In the late 80’s through the mid ‘90s, throughout my childhood, I played chess competitively in scholastic tournaments most weekends in New York City and, occasionally, nationally. Tournaments lasted all day, with breaks between rounds if your game was short enough and an hour for lunch. The other kids ate pizza; I ate lentil dal. I played alone or with my school team. Other than someone whom I only occasionally saw in passing — also with frizzy hair and a retainer — I was the only girl.
There wasn’t much technology back then. But there was cheating.
Pairings were typed then printed and taped to the wall, telling you where your board was and who you were playing. When you’d finished the game, you were supposed to raise your hand so the tournament director could come check your board and confirm a win or a lose. The tournament director was always easily identifiable as the frazzled, screaming person with multiple pencils stuck behind their ears, surrounded by papers. They’d write your score in marker on a whiteboard in the hallway. This determined who you’d play next and, eventually, who’d won the tournament. Even if it wasn’t a checkmate or draw, if both of you said it was, they’d mark it that way.
Sometimes an opponent I’d beaten would try to convince me to let him (it mostly was a “him”) give our results to the tournament director rather than waiting with hands raised for the director to come over to us. I never did agree to that. Sometimes, as a last resort, they’d run off crying. Then I’d give the results alone.
At 13, I became a chess teacher and stood on the other side of the tournament door with coaches and parents, watching students lose games that weren’t truly lost, convinced by their opponents they’d been beaten.

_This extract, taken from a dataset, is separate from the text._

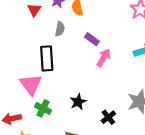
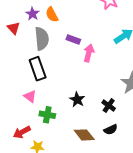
gray semicircle: (60, 29) -> (42, 39), size x1.6
pink triangle: (31, 84) -> (30, 96), size x0.6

It was not usual but it did happen. An overbearing, chess-obsessed parent would sometimes, occasionally sneak over to the board and … change the result. I recall one mother shouting that her son, who was a chess prodigy, shouldn’t have lost that game. She was justified in altering the score, she added. Her son, who very likely was a chess prodigy and probably shouldn’t have lost that game but did anyway, later suffered a breakdown and never played again.
Chess was never considered a sport then, but the National Scholastic Chess Championship, the biggest tournament of the year, was held in stadiums. Parents and coaches sat in stadium seating by the hundreds, staring down at us. I began wearing a baseball cap. When it was rumored certain games were only won because parents – and coaches – mouthed winning moves, tournaments were moved to rooms and parents and coaches kept out, to their displeasure. One coach taught his players to play “dirty.” They’d intentionally drum on the table when it was your turn to move, “accidentally” kick you, or knock over pieces then put them back incorrectly.
I wanted to win too, but I needed to know I’d done it for real. Once, after I was studying a game I’d played earlier (I wrote everything down in my scorebook), I realized I’d moved my knight illegally, leading to a winning combination. But the most blatant attempt at cheating I experienced happened to me on round three of a long tournament day.
My teammates were there and they circled protectively as the kid, a large older boy, looked at me and grinned. “Score!” he shouted, slapping his teammates five, “I get a girl! This is gonna be sooo easy.”
“Kick his ass,” one of my teammates, who didn’t usually curse, said.
I nodded grimly.
“Do you want to take your move back?” my competitor asked me continuously throughout the game, trying to psyche me out. I pulled my hat lower and ignored him.
Then he blundered (chess lingo for “gave away”) his queen. Mouth quivering, eyes tearing up, he pounded the table. “Let me take that back,” he said.
“No,” I replied.
He reached across the table suddenly to pull the fire alarm, knocking over the board. I picked it up and put everything back from memory.
These were simpler times. No online games or high-tech cheat-threats. Infamous Bobby Fischer, the only world champion America’s produced (if you don’t count Paul Morphy), was known for his psychological warfare, keeping opponents waiting alone onstage while the clock ticked away his time. He used all the tricks at his disposal and his wins were his alone.
There’s been much talk of the “cheating scandal” rocking the chess world this year, too. Hans Neimann — who has admitted to cheating before — stands accused of cheating in his most recent games by the reigning world champion, Magnus Carlsen. If FIDE experts aren’t involved, they should be. While bizarre theories about anal beads have abounded, the real ways people cheat at chess nowadays reportedly range from artificial intelligence to Morse code.
Chess is an unusually personal battle. To quote former world champion Garry Kasparov: “The only goal in chess is to prove your superiority over the other guy, and the most important … and total superiority … is the superiority of the mind.”
For me, chess was the great equalizer. No matter who you were or where you came from, all that mattered was how you played. There’s no point if you’re cheating.